Он выглядел действительно странно, вполне соответствуя своему внезапному удивительному появлению в раскрывшейся двери в стене. Среднего роста, широкий, кряжистый, горбатый; скорее худощавый, чем упитанный, с тощим вытянутым морщинистым и помятым лицом, заросшим  в нижней части седой щетиной – он был на первый взгляд замотан в какие-то нелепые тряпки от  верху до низу. Лет ему могло быть 50-т или 60-т. Черты лица тонкие, брови кустистые седые, из-под колпака на голове выбиваются волнистые полуседые-полусерые волосы. Глаза небольшие, подвижные, суетливые, глубоко и близко сидящие, но как бы горящие, вспыхивающие раз от разу стальным светом изнутри. Нос тонкий, длинный, на кончике красный, на щеке – бородавка с белым волосом. Щетинистый подбородок тонок и квадратен – в профиль почти острый.

Вообще, линия профиля его отличается острыми изломами.
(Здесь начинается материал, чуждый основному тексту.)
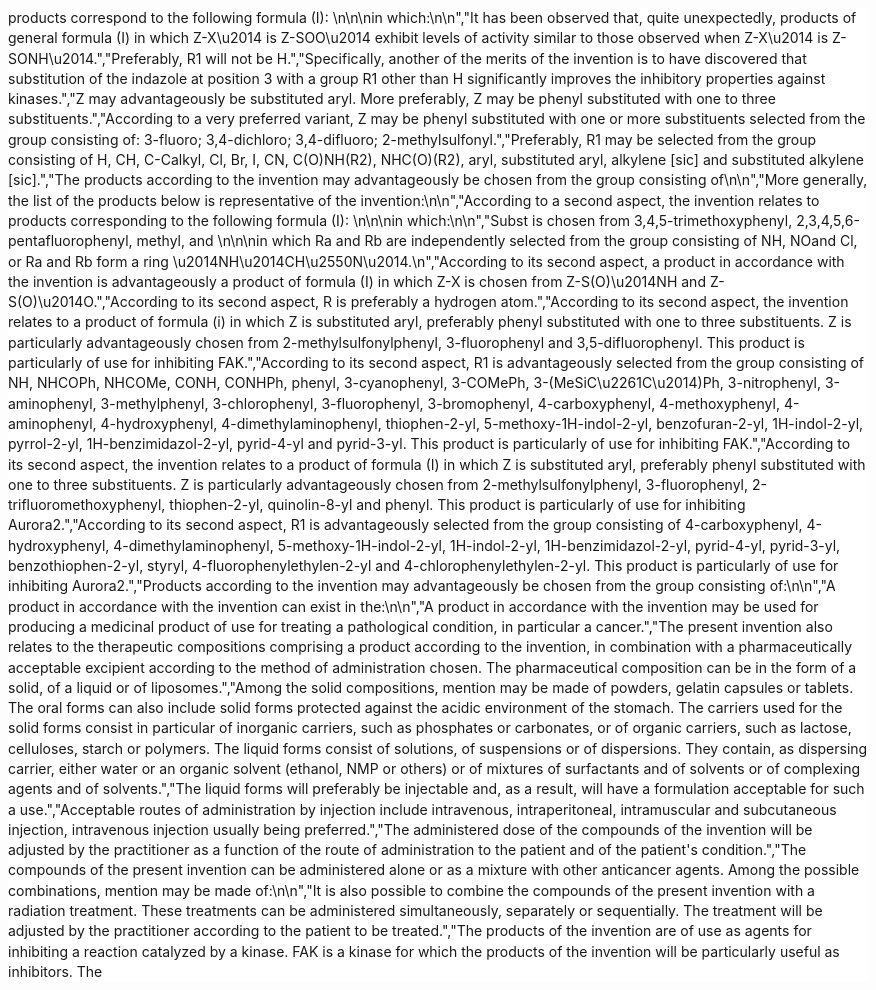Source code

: products correspond to the following formula (I): \n\n\nin which:\n\n","It has been observed that, quite unexpectedly, products of general formula (I) in which Z-X\u2014 is Z-SOO\u2014 exhibit levels of activity similar to those observed when Z-X\u2014 is Z-SONH\u2014.","Preferably, R1 will not be H.","Specifically, another of the merits of the invention is to have discovered that substitution of the indazole at position 3 with a group R1 other than H significantly improves the inhibitory properties against kinases.","Z may advantageously be substituted aryl. More preferably, Z may be phenyl substituted with one to three substituents.","According to a very preferred variant, Z may be phenyl substituted with one or more substituents selected from the group consisting of: 3-fluoro; 3,4-dichloro; 3,4-difluoro; 2-methylsulfonyl.","Preferably, R1 may be selected from the group consisting of H, CH, C-Calkyl, Cl, Br, I, CN, C(O)NH(R2), NHC(O)(R2), aryl, substituted aryl, alkylene [sic] and substituted alkylene [sic].","The products according to the invention may advantageously be chosen from the group consisting of\n\n","More generally, the list of the products below is representative of the invention:\n\n","According to a second aspect, the invention relates to products corresponding to the following formula (I): \n\n\nin which:\n\n","Subst is chosen from 3,4,5-trimethoxyphenyl, 2,3,4,5,6-pentafluorophenyl, methyl, and \n\n\nin which Ra and Rb are independently selected from the group consisting of NH, NOand Cl, or Ra and Rb form a ring \u2014NH\u2014CH\u2550N\u2014.\n","According to its second aspect, a product in accordance with the invention is advantageously a product of formula (I) in which Z-X is chosen from Z-S(O)\u2014NH and Z-S(O)\u2014O.","According to its second aspect, R is preferably a hydrogen atom.","According to its second aspect, the invention relates to a product of formula (i) in which Z is substituted aryl, preferably phenyl substituted with one to three substituents. Z is particularly advantageously chosen from 2-methylsulfonylphenyl, 3-fluorophenyl and 3,5-difluorophenyl. This product is particularly of use for inhibiting FAK.","According to its second aspect, R1 is advantageously selected from the group consisting of NH, NHCOPh, NHCOMe, CONH, CONHPh, phenyl, 3-cyanophenyl, 3-COMePh, 3-(MeSiC\u2261C\u2014)Ph, 3-nitrophenyl, 3-aminophenyl, 3-methylphenyl, 3-chlorophenyl, 3-fluorophenyl, 3-bromophenyl, 4-carboxyphenyl, 4-methoxyphenyl, 4-aminophenyl, 4-hydroxyphenyl, 4-dimethylaminophenyl, thiophen-2-yl, 5-methoxy-1H-indol-2-yl, benzofuran-2-yl, 1H-indol-2-yl, pyrrol-2-yl, 1H-benzimidazol-2-yl, pyrid-4-yl and pyrid-3-yl. This product is particularly of use for inhibiting FAK.","According to its second aspect, the invention relates to a product of formula (I) in which Z is substituted aryl, preferably phenyl substituted with one to three substituents. Z is particularly advantageously chosen from 2-methylsulfonylphenyl, 3-fluorophenyl, 2-trifluoromethoxyphenyl, thiophen-2-yl, quinolin-8-yl and phenyl. This product is particularly of use for inhibiting Aurora2.","According to its second aspect, R1 is advantageously selected from the group consisting of 4-carboxyphenyl, 4-hydroxyphenyl, 4-dimethylaminophenyl, 5-methoxy-1H-indol-2-yl, 1H-indol-2-yl, 1H-benzimidazol-2-yl, pyrid-4-yl, pyrid-3-yl, benzothiophen-2-yl, styryl, 4-fluorophenylethylen-2-yl and 4-chlorophenylethylen-2-yl. This product is particularly of use for inhibiting Aurora2.","Products according to the invention may advantageously be chosen from the group consisting of:\n\n","A product in accordance with the invention can exist in the:\n\n","A product in accordance with the invention may be used for producing a medicinal product of use for treating a pathological condition, in particular a cancer.","The present invention also relates to the therapeutic compositions comprising a product according to the invention, in combination with a pharmaceutically acceptable excipient according to the method of administration chosen. The pharmaceutical composition can be in the form of a solid, of a liquid or of liposomes.","Among the solid compositions, mention may be made of powders, gelatin capsules or tablets. The oral forms can also include solid forms protected against the acidic environment of the stomach. The carriers used for the solid forms consist in particular of inorganic carriers, such as phosphates or carbonates, or of organic carriers, such as lactose, celluloses, starch or polymers. The liquid forms consist of solutions, of suspensions or of dispersions. They contain, as dispersing carrier, either water or an organic solvent (ethanol, NMP or others) or of mixtures of surfactants and of solvents or of complexing agents and of solvents.","The liquid forms will preferably be injectable and, as a result, will have a formulation acceptable for such a use.","Acceptable routes of administration by injection include intravenous, intraperitoneal, intramuscular and subcutaneous injection, intravenous injection usually being preferred.","The administered dose of the compounds of the invention will be adjusted by the practitioner as a function of the route of administration to the patient and of the patient's condition.","The compounds of the present invention can be administered alone or as a mixture with other anticancer agents. Among the possible combinations, mention may be made of:\n\n","It is also possible to combine the compounds of the present invention with a radiation treatment. These treatments can be administered simultaneously, separately or sequentially. The treatment will be adjusted by the practitioner according to the patient to be treated.","The products of the invention are of use as agents for inhibiting a reaction catalyzed by a kinase. FAK is a kinase for which the products of the invention will be particularly useful as inhibitors. The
Свет из керосиновой лампы золотым абрисом обводил острые черты его лица, чем-то напоминающие крысиные, его выступающий кадык, узкую грудную клетку, неожиданно круто выдающийся живот, точнее, брюхо. Оказывается, на нём был серый бархатный камзол, правда, с драными рукавами и одной оторванной фалдой. В прорехах и на местах вовсе отсутствующих обшлагов находилось нечто напоминающее тряпку. Разноцветное линялое тряпьё торчало из-под камзола в целом. Шаровары были суконные, военного покроя, коричневые в кожаных заплатах. На ногах были короткие потёртые, но вполне добротные сапоги.

Крысолов как-то криво сутулился на один бок, горбатился и, оказалось, что он и правда хромает и довольно сильно, что не мешало ему, между прочим, ловко и проворно передвигаться по лестницам и подвальным переходам, опираясь одной рукой о палку. В другой руке он держал фонарь. Он уводил сыщика куда-то вглубь дома, в тёмные глухие его подвальные каморы, и хрипло приговаривал при этом:
– Как неожиданно судьба сводит людей. Я думал о вас…
   Голос его неизменно дрожал в окончаниях фраз.